At last, after something like 4+ days of debugging, I was getting close to some answers. It turned out that the hash table code was trying to allocate an array of 0x40000000 buckets. Each bucket was a pointer, which was 4 bytes. Multiply the number of elements by the element size, and you get a number that doesn't fit in a 32-bit size_t. So it actually allocated a heap block of... zero bytes. And then went to initialize all those pointers to NULL... which meant it was trying to zero the entire address space. Ooops.
This value (0x40000000) was, in fact, the clamped maximum number of allowed buckets. So that's obviously too large. This is one of those things you run into when you take software originally developed on 64-bit systems and move it to a 32-bit platform. Also, I'm a bit disturbed by the fact that allocating a heap block of zero bytes gives you back a non-NULL pointer. However, it seems that "malloc(0)" and "new void * " in C++ both return a valid pointer.
Unfortunately, this is about as far back as I could take my debugging, which is somewhat unsatisfying as I really like to find root causes. In this case it seems as though somehow a floating-point division came up with the value 2210398208 for 1 divided by 0.5, at least as far as I can tell.
If the maximum hash table buckets were clamped to a smaller value and allocating a block of zero bytes returned NULL this all would have crashed much sooner, and in a way that would have made it easier to look at what else was going on. So I guess I'm going to have to be satisfied with those two buglets.

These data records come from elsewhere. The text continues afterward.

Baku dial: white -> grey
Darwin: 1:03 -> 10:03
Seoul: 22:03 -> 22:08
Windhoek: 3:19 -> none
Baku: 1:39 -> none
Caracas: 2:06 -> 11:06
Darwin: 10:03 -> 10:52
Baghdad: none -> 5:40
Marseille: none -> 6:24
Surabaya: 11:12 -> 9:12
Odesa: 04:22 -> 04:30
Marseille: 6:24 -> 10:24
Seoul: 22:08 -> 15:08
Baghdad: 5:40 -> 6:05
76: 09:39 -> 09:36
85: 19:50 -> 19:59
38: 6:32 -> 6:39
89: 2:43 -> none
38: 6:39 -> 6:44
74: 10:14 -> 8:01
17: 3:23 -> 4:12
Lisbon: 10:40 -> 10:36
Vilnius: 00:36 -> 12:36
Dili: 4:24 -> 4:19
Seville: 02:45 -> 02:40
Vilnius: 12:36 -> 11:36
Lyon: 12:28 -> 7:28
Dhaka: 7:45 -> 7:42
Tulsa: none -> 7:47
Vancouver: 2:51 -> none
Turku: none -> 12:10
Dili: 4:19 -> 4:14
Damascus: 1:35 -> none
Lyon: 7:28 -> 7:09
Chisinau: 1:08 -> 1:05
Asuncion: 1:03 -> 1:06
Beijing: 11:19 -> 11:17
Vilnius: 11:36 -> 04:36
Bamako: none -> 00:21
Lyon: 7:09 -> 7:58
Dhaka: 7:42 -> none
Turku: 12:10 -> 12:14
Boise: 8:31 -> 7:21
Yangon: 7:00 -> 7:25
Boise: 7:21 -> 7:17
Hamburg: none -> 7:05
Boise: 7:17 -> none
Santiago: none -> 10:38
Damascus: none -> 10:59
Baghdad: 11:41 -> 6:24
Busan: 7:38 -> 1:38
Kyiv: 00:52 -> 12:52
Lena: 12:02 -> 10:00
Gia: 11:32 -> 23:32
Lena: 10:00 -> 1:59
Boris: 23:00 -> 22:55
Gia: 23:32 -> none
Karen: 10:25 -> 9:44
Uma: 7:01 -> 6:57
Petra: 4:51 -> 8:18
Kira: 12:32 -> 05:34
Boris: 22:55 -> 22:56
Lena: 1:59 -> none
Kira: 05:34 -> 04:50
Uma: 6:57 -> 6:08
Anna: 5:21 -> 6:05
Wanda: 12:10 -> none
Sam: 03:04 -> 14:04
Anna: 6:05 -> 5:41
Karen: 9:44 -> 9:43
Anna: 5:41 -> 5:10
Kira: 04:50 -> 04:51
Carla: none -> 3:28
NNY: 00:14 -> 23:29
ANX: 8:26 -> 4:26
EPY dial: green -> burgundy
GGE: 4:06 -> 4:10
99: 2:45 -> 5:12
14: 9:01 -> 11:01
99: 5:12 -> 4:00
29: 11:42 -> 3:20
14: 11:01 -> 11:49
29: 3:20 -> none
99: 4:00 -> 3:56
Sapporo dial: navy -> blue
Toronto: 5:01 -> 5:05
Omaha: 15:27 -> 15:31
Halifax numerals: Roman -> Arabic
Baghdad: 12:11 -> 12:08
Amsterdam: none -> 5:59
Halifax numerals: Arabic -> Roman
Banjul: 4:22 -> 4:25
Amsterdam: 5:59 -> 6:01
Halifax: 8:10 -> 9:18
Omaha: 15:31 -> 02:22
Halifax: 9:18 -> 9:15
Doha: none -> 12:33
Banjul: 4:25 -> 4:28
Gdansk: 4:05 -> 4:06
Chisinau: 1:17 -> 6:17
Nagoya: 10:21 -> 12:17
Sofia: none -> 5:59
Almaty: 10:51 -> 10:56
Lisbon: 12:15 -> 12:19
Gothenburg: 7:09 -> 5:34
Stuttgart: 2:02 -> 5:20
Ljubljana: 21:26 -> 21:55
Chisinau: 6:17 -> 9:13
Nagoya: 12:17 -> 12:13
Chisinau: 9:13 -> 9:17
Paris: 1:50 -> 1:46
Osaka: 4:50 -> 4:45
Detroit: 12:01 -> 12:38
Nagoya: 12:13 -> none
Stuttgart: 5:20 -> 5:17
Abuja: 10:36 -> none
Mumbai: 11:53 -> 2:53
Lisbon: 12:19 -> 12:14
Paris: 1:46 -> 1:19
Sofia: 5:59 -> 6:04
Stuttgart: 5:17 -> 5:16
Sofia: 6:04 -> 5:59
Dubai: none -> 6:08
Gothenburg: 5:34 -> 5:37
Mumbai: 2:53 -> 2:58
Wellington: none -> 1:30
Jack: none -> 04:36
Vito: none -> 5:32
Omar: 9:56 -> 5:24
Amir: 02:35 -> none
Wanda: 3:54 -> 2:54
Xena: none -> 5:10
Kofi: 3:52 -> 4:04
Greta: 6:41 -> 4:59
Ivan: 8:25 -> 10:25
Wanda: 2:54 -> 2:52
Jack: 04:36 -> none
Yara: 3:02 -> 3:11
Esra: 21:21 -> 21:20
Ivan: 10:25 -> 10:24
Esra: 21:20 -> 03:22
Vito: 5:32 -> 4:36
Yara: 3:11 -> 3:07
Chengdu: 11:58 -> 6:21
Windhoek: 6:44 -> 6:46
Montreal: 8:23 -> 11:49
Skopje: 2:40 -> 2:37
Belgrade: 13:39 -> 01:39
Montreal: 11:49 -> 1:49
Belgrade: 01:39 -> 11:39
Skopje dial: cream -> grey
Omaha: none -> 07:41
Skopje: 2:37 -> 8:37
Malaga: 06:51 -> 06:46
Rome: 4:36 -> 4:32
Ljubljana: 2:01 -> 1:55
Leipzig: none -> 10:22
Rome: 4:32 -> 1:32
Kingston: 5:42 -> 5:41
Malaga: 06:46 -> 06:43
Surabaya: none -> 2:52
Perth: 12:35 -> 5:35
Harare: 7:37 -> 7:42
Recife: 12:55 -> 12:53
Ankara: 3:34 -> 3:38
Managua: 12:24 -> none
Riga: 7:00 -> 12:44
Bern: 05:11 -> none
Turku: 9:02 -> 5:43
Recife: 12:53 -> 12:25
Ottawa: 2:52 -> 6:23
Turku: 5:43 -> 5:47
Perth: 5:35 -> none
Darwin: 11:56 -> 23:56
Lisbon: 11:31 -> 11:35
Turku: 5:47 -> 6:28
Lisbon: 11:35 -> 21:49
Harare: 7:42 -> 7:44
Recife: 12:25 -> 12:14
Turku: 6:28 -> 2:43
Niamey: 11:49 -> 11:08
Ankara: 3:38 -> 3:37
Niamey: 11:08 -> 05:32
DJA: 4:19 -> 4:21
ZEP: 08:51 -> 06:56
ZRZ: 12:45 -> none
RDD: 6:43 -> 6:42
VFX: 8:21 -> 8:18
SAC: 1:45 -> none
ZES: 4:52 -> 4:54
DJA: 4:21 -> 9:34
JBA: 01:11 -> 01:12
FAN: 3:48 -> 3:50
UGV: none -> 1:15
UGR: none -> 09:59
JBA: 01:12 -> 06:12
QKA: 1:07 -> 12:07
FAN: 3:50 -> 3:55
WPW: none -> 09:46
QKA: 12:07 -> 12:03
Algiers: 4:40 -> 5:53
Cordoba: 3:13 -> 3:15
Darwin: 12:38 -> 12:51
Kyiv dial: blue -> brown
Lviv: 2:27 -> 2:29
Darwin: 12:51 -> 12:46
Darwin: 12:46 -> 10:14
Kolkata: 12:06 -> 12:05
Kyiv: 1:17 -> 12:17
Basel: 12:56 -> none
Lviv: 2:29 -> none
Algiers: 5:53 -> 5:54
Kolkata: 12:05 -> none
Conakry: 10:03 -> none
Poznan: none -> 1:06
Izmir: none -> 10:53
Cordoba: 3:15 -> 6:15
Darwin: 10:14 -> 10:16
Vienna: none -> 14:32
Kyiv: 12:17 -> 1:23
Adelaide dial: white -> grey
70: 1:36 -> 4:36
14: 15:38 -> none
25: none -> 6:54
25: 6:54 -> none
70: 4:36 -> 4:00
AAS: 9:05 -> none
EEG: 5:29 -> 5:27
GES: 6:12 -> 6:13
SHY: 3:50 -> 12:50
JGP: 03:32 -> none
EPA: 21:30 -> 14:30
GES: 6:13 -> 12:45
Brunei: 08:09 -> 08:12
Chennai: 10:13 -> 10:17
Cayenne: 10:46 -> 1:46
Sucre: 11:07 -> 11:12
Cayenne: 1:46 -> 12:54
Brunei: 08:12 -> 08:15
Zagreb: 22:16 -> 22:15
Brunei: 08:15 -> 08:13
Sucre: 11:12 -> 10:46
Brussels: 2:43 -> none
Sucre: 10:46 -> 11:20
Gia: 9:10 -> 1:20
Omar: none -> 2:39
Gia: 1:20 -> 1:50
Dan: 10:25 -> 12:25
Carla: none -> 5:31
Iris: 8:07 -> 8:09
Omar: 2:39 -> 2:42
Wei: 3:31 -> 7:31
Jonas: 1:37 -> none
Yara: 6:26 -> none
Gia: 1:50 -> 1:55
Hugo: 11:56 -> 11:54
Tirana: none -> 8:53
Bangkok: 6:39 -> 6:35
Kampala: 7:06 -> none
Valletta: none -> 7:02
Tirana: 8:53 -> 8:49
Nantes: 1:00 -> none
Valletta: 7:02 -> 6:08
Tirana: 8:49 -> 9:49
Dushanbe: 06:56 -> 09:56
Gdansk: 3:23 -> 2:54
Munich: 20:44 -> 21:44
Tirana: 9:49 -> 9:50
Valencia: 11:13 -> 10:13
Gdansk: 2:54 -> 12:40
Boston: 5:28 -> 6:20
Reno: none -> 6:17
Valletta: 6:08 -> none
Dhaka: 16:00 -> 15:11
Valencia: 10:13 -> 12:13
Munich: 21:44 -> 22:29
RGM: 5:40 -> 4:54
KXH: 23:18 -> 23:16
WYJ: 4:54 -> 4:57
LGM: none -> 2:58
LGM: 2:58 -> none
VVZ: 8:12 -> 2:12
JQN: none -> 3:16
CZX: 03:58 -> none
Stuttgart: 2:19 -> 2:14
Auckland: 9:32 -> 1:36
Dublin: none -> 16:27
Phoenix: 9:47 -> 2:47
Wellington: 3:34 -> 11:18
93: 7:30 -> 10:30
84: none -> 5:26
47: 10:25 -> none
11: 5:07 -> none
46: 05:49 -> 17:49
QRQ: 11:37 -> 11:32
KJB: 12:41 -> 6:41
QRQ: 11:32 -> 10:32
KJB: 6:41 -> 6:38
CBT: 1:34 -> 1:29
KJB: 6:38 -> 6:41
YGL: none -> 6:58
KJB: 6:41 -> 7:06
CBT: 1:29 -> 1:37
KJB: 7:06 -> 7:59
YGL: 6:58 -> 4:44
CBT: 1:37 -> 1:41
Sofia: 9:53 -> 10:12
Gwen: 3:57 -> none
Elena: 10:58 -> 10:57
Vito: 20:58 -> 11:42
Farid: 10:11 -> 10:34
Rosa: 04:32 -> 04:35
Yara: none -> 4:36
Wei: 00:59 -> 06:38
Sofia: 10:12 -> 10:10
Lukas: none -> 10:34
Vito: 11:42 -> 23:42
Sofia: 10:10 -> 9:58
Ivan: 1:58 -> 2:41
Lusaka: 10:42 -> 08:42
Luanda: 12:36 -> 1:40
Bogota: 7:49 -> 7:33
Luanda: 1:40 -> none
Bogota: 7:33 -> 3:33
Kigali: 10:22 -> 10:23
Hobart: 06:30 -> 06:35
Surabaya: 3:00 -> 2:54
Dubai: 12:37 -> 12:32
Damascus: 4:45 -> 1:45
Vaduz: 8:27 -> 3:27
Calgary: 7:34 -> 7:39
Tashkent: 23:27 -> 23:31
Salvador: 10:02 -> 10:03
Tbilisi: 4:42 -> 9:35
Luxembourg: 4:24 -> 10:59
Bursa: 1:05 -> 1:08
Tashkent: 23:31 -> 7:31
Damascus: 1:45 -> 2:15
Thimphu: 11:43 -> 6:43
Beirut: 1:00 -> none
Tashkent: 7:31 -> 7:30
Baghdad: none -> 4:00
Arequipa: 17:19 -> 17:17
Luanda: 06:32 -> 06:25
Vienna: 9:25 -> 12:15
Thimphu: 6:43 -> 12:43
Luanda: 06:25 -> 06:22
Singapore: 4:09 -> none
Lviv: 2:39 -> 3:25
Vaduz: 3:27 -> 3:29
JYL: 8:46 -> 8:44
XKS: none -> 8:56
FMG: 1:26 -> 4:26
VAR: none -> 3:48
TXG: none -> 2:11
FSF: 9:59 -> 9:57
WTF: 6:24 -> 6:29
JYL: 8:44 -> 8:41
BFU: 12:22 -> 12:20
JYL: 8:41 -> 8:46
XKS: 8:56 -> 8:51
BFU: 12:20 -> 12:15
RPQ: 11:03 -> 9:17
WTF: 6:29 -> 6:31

At some prodding from a couple people familiar with the code, I went back and dug up a few more details from the call frame that was initializing the hash table that caused all the trouble. (As long as I've already gone the extra mile, what's another short sprint, right?) Unfortunately, the data structure it was supposed to be copying was right in the middle of the memory region that got zeroed, which again leaves me stuck without enough information. However, the data structure corresponds to some on-disk data. Furthermore, the code path in question is only taken when the data is unmodified from what was paged in from disk. I was able to find enough information on the stack to find the corresponding file. That file confirms that the sizeHint parameter should indeed have been 1 in this case, which unfortunately brings me back to the mysterious result of 1/0.5=2210398208.